The self-regulated learning is the process of taking control and evaluating one's own learning and behavior. This emphasizes control by the individual who monitors, directs and regulates actions toward goals of information. In goal attainment self-regulation it is generally described in these four components of self-regulation. Standards, which is the desirable behavior. Motivation, to meet the standards. Monitoring, situations and thoughts that precede breaking standards. Willpower, internal strength to control urges.

Illness behavior in self-regulation deals with issues of tension that arise between holding on and letting go of important values and goals as those are threatened by disease processes. Also people who have poor self-regulatory skills do not succeed in relationships or cannot hold jobs. Sayette (2004) describes failures in self-regulation as in two categories: under regulation and misregualtion. Under regulation is when people fail to control oneself whereas misregualtion deals with having control but does not bring up the desired goal (Sayette, 2004).

== Criticisms/challenges ==
One challenge of self-regulation is that researchers often struggle with conceptualizing and operationalizing self-regulation (Carver & Scheier, 1990). The system of self-regulation comprises a complex set of functions, including research cognition, problem solving, decision making and meta cognition.

Ego depletion refers to self control or willpower drawing from a limited pool of mental resources. If an individual has low mental activity, self control is typically impaired, which may lead to ego depletion. Self control plays a valuable role in the functioning of self in people. The illusion of control involves the overestimation of an individual's ability to control certain events. It occurs when someone feels a sense of control over outcomes although they may not possess this control. Psychologists have consistently emphasized the importance of perceptions of control over life events. Heider proposed that humans have a strong motive to control their environment.
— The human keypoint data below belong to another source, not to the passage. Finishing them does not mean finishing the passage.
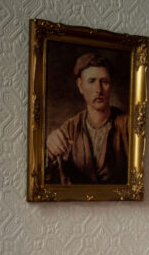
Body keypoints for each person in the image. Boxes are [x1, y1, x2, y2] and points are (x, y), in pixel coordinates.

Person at [46, 52, 129, 185]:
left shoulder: (127, 125)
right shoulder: (69, 127)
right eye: (91, 81)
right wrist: (50, 148)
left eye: (104, 82)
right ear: (80, 85)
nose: (99, 89)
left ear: (111, 85)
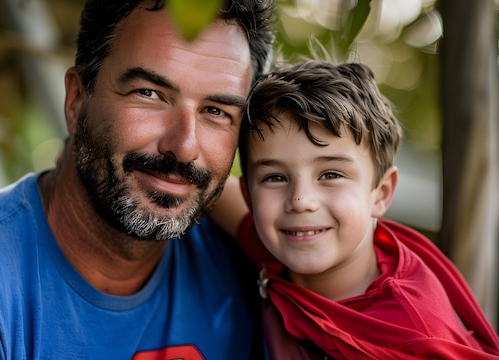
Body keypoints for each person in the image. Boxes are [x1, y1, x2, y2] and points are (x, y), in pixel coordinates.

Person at [0, 1, 275, 358]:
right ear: (76, 100)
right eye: (149, 93)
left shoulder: (251, 267)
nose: (184, 147)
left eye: (217, 112)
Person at [209, 61, 499, 359]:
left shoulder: (415, 334)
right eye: (275, 178)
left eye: (331, 175)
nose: (300, 200)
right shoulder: (283, 241)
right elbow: (208, 189)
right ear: (249, 196)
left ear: (381, 193)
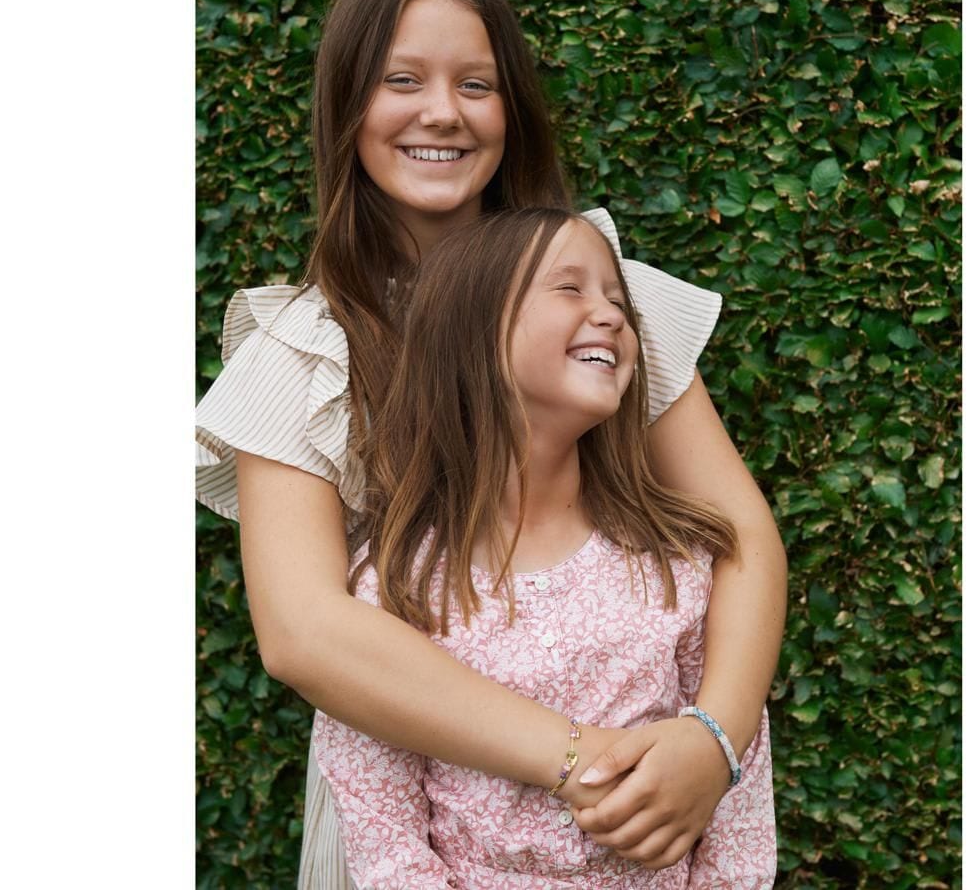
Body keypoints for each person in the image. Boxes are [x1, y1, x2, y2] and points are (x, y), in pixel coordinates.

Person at [195, 0, 787, 888]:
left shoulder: (608, 302)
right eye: (401, 80)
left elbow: (741, 533)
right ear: (347, 108)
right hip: (420, 812)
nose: (443, 111)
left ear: (513, 110)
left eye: (477, 83)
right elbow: (304, 630)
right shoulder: (307, 347)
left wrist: (712, 742)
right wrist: (581, 760)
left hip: (648, 802)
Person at [314, 207, 776, 889]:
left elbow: (736, 791)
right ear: (473, 335)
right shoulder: (394, 588)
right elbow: (385, 838)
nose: (612, 315)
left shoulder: (675, 562)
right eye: (570, 290)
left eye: (616, 300)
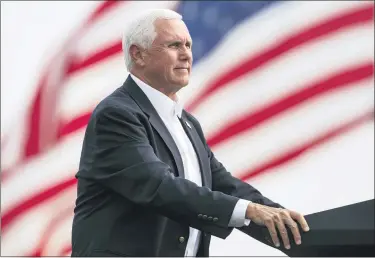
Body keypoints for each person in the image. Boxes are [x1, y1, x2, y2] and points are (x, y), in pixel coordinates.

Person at [71, 9, 310, 257]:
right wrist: (249, 210)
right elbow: (159, 186)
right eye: (174, 45)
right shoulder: (116, 115)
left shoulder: (187, 123)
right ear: (138, 54)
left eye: (188, 45)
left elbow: (223, 186)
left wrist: (281, 216)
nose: (186, 54)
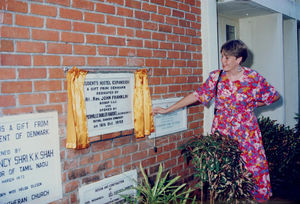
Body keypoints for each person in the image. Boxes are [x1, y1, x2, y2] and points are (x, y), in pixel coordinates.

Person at [153, 39, 280, 202]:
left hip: (247, 131)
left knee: (252, 167)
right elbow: (196, 95)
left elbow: (274, 95)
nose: (223, 61)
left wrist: (253, 104)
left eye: (227, 58)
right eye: (222, 56)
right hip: (223, 131)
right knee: (223, 170)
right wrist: (167, 110)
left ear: (239, 59)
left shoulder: (253, 78)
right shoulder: (216, 77)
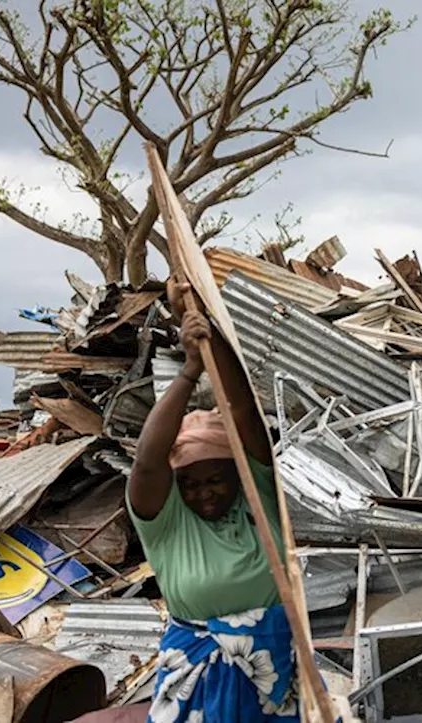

Reciprocal determinism is a theory proposed by Albert Bandura, stating that a person's behavior is influenced both by personal factors and the social environment. Bandura acknowledges the possibility that individual's behavior and personal factors may impact the environment. These can involve skills that are either under or overcompensating the ego and will not benefit the outcome of the situation.

Recently, Baumeister's strength model of ego depletion has been criticized in multiple ways. Meta-analyses found little evidence for the strength model of self-regulation and for glucose as the limited resource that is depleted. A pre-registered trial did not find any evidence for ego depletion. Several commentaries have raised criticism on this particular study.
In summary, many central assumptions of the strength model of self-regulation seem to be in need of revision, especially the view of self-regulation as a limited resource that can be depleted and glucose as the fuel that is depleted seems to be hardly defensible without major revisions.

== Conclusion ==
Self-regulation can be applied to many aspects of everyday life, including social situations, personal health management, impulse control and more. Since the strength model is generally supported, ego depletion tasks can be performed to temporarily tax the amount of self-regulatory capabilities in a person's brain. It is theorized that self-regulation depletion is associated with willingness to help people in need, excluding members of an individual's kin. Many researchers have contributed to these findings, including Albert Bandura, Roy Baumeister and Robert Wood.